═══ PROVIDED ENTRIES ═══

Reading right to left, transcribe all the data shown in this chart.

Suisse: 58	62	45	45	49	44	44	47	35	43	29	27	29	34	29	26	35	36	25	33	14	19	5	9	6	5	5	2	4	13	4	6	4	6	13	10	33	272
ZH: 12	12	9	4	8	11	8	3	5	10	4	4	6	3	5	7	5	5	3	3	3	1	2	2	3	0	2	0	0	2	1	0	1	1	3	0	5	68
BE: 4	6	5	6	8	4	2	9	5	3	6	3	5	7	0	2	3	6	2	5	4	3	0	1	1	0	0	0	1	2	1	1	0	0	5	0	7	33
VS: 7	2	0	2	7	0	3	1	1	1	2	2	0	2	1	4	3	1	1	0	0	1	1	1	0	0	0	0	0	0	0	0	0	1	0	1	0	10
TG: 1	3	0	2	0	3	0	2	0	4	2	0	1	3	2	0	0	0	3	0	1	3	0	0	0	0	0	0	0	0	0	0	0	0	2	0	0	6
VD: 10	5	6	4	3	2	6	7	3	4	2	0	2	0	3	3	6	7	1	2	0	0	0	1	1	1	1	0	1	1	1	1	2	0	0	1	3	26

═══
═══ PROVIDED ENTRIES ═══

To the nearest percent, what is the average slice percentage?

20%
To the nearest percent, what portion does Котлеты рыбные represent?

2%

═══

▸ WHAT YOU NEED TO DO:
Count the lines in the data above that contain the word "nearest", and reply with only that number.

▸ WORKED SOLUTION:
2